Hint: In this question, first of all, calculate the probability of drawing the red and black balls from both the bags individually. Now to get the probability that the balls are of the same color, add the probability of drawing the red and drawing the black ball.

Complete step-by-step answer:
Here we are given that a bag contains 4 red and 5 black balls and a second bag contains 3 red and 7 black balls. One ball is drawn at random from each bag, we have to find the probability that the balls are of the same color. Before proceeding with this question, let us first understand what probability is. Probability is a measure of the likelihood of an event to occur. We can predict the chance of an event to occur by using it. Probability means possibility. Also, the probability of the event to happen $=\dfrac{\text{Number of favorable outcomes}}{\text{Total number of outcomes}}$
Now, we know that in the first bag, there are 4 red balls and 5 black balls. So, we get,
The probability of drawing a red ball from bag 1, $P\left( {{R}_{1}} \right)=\dfrac{\text{Number of red balls in bag 1}}{\text{Total balls in bag 1}}$
So, we get, $P\left( {{R}_{1}} \right)=\dfrac{4}{9}$
The probability of drawing a black ball from bag 1, $P\left( {{B}_{1}} \right)=\dfrac{\text{Number of black balls in bag 1}}{\text{Total balls in bag 1}}$
So, we get, $P\left( {{B}_{1}} \right)=\dfrac{5}{9}$
Now, we also know that in the second bag, there are 3 red balls and 7 black balls. So, we get,
The probability of drawing a red ball from bag 2, $P\left( {{R}_{2}} \right)=\dfrac{\text{Number of red balls in bag 2}}{\text{Total balls in bag 2}}$
So, we get, $P\left( {{R}_{2}} \right)=\dfrac{3}{10}$
The probability of drawing a black ball from bag 2, $P\left( {{B}_{2}} \right)=\dfrac{\text{Number of black balls in bag 2}}{\text{Total balls in bag 2}}$
So, we get, $P\left( {{B}_{2}} \right)=\dfrac{7}{10}$
So, the probability of drawing a red ball from both the bags 1 and 2, $\left( P\left( R \right) \right)=P\left( {{R}_{1}} \right).P\left( {{R}_{2}} \right)$
By substituting the value of $P\left( {{R}_{1}} \right)=\dfrac{4}{9}$ and $P\left( {{R}_{2}} \right)=\dfrac{3}{10}$. So, we get,
$P\left( R \right)=\dfrac{4}{9}.\dfrac{3}{10}=\dfrac{12}{90}$
Also, the probability of drawing a black ball from both the bags 1 and 2, $\left( P\left( B \right) \right)=P\left( {{B}_{1}} \right).P\left( {{B}_{2}} \right)$
By substituting the value of $P\left( {{B}_{1}} \right)=\dfrac{5}{9}$ and $P\left( {{B}_{2}} \right)=\dfrac{7}{10}$. So, we get,
$P\left( B \right)=\dfrac{5}{9}.\dfrac{7}{10}=\dfrac{35}{90}$
So, the probability of drawing the ball of the same color P(T) = P(R) + P(B)
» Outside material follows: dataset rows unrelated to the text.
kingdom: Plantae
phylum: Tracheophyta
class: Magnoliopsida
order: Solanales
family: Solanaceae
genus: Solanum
By substituting the value of $P\left( R \right)=\dfrac{12}{90}$ and $P\left( B \right)=\dfrac{35}{90}$, we get,
$P\left( T \right)=\dfrac{12}{90}+\dfrac{35}{90}$
$P\left( T \right)=\dfrac{47}{90}$
So, we get the probability of drawing a ball of the same color as $\dfrac{47}{90}$.
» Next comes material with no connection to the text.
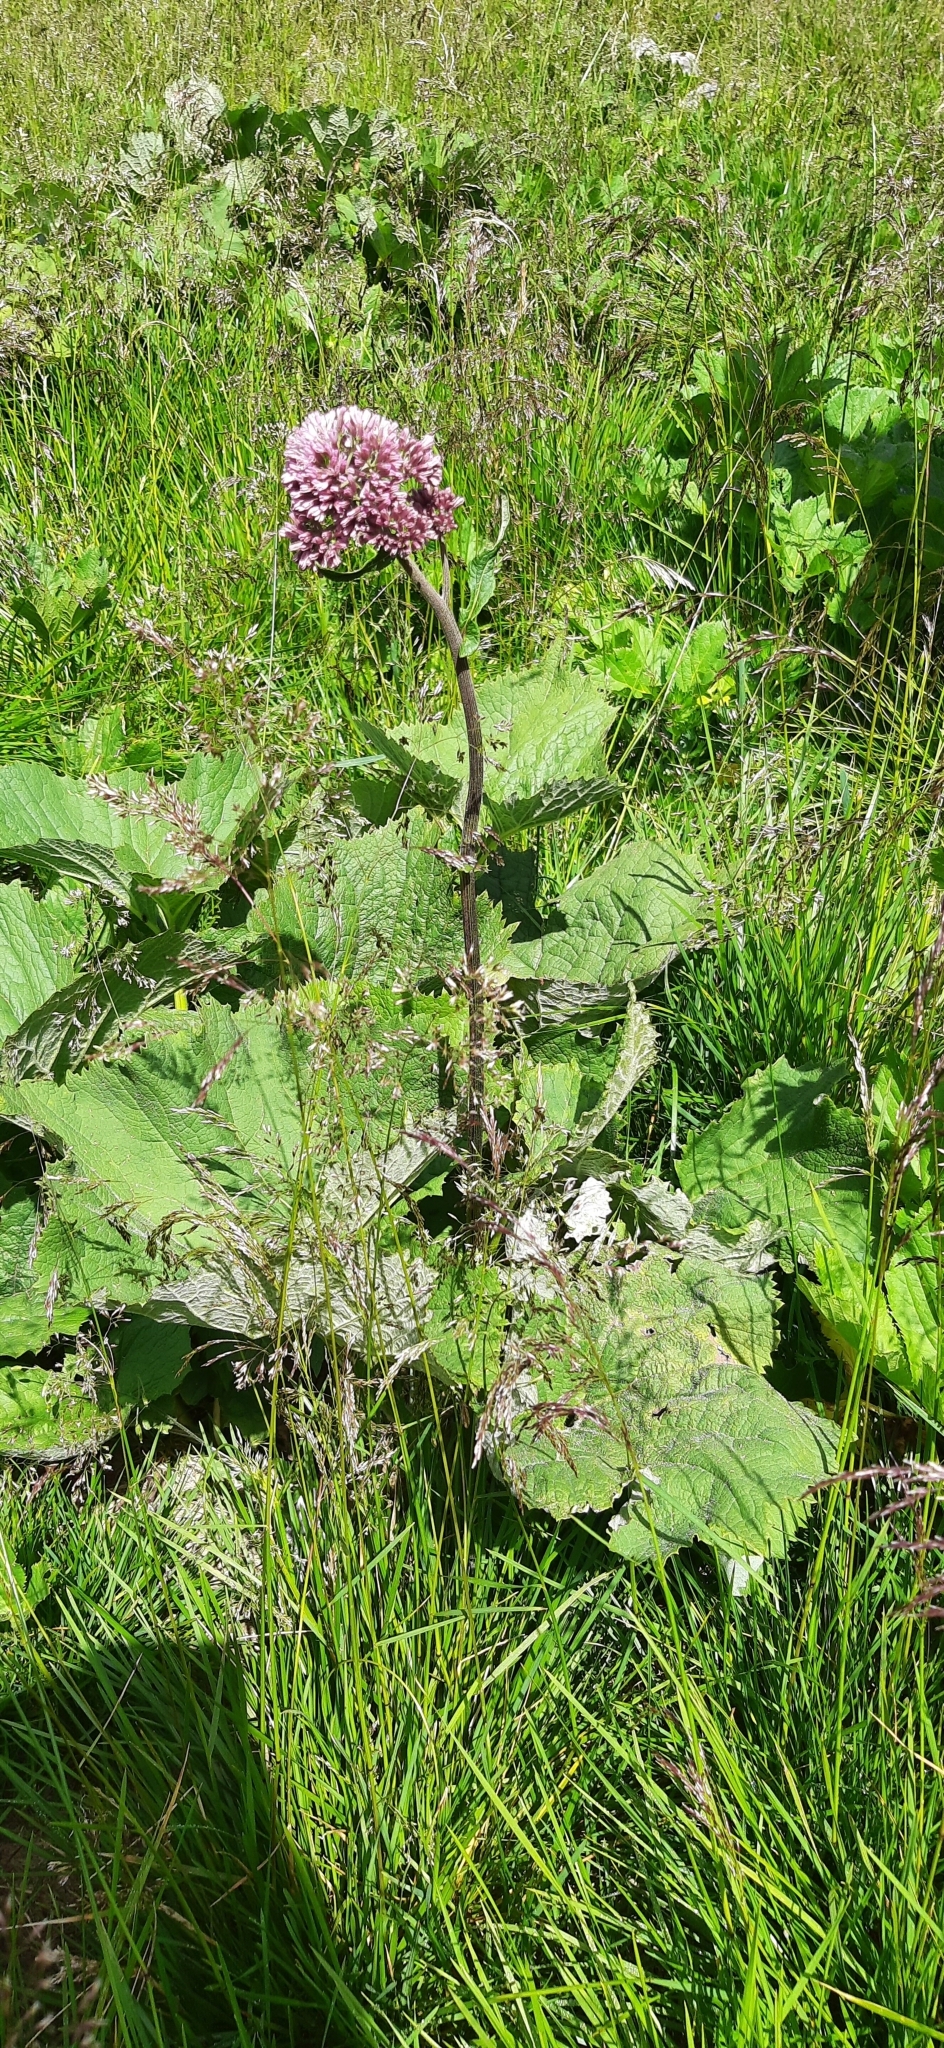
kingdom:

Note: In this question, many students make this mistake of adding probabilities of two events instead of multiplying and multiplying instead of adding. So, they must take care of that. Generally, whenever there is AND between probabilities of two events, we multiply them whereas if there is OR between probabilities of two events, we add them. So, this concept should be there in mind.